#### Tasks to perform
a) From the Auschwitz visit account, repeat the passage starting at "But despite the" and ending at "I said ‘Canada’.".
b) In the Auschwitz visit account, what was the only color in the gas chamber?

Selected text START

A seemingly endless pile of shoes

A seemingly endless pile of shoes

As we passed through chamber after chamber, corridor after corridor, past the walls were prisoners where murdered and the posts from which others were hung, I couldn’t help but feel like this was surreal. How could something like this ever have happened? After years of history lessons, veteran speeches, and war museum visits nothing could have prepared me for this.

But despite the jar of human ashes, the leftover items, and human hair, the most moving moment for me took place standing in front of a map of the camp.

“Where is everyone here from?” our guide asked.

A chorus of ‘England’ circled my group of, primarily, older couples. A younger couple piped up that they were from Norway, and when it got to me, the last of the group, I said ‘Canada’.

“Canada?” our guide asked. “Well for the people of the camp, this was Canada.” She pointed to two areas on the map, buildings titled Canada 1 and Canada 2. She continued to explain that these were the buildings believed to hold all the personal items and belongings of those imprisoned at the camp. They called it Canada because it was their biggest hope, and to them, Canada meant safety. It was at this point, after a couple of hours of sorrow and devastation that the tears I had been holding back let go, and streamed down my face.

A tiny fraction of the ashes of the murdered

A monument containing just tiny fraction of the ashes of those murdered

Our last stop at Auschwitz I was the gas chamber and crematorium. Inset into a small grassy hill it looked like nothing, until we walked inside. The mood became instantly more somber as we took in the lone vase of roses that was the only colour in the cold, grey room. We all notably shivered as we gazed around us, especially when we noticed the holes in the ceiling where the gas was released, and even more so when we entered the crematorium.

The gas chamber

The gas chamber

After a moment of silence, we left, slowly exiting through the gates that had trapped so many not so long ago. Because, as heart breaking as this camp was, our guide told us, Auschwitz II-Birkenau was even worse, because it wasn’t made to be a work camp. Birkenau was created to kill.

The crematorium

The crematorium

To be continued on Tuesday November, 11th: Remembrance Day. Find part 2 here.

34 Comments

  1. Kanika Kalia on November 6, 2014 at 11:07 am

    Loved the article.. can’t even imagine what those people went through..

    • Hannah Logan on November 6, 2014 at 11:11 am

      Me neither- the stories we heard in school just don’t add up to experiencing the real thing.

Selected text END
Stored data START

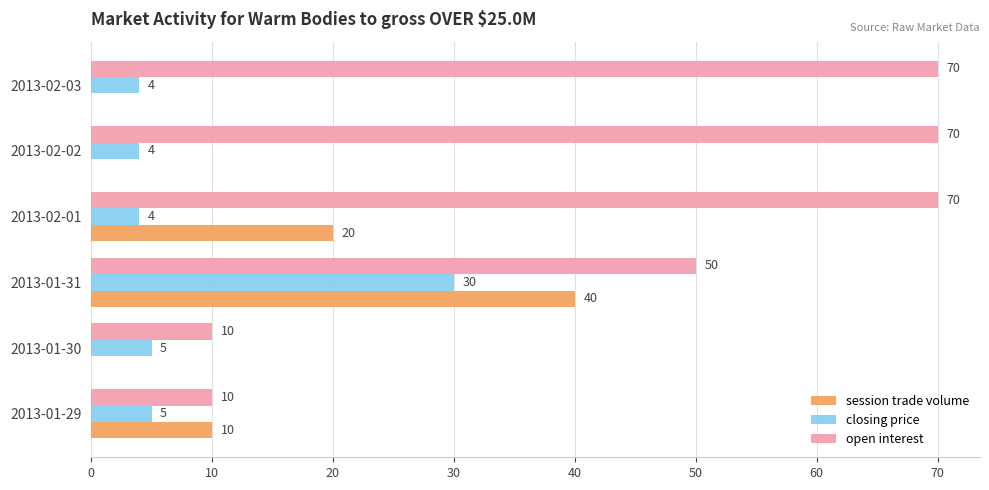

The value of session trade volume at 2013-02-01 is 20. True or false?

True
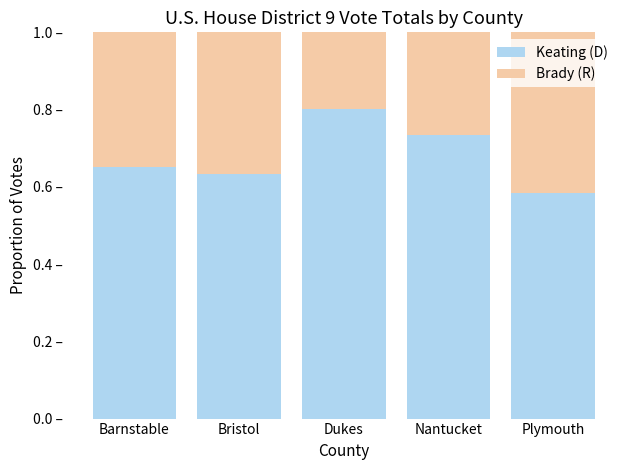

Rank the series by their maximum value, from lowest to highest.

Brady (R), Keating (D)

Stored data END

#### Your written answers
a)
But despite the jar of human ashes, the leftover items, and human hair, the most moving moment for me took place standing in front of a map of the camp.

“Where is everyone here from?” our guide asked.

A chorus of ‘England’ circled my group of, primarily, older couples. A younger couple piped up that they were from Norway, and when it got to me, the last of the group, I said ‘Canada’.

b) A lone vase of roses.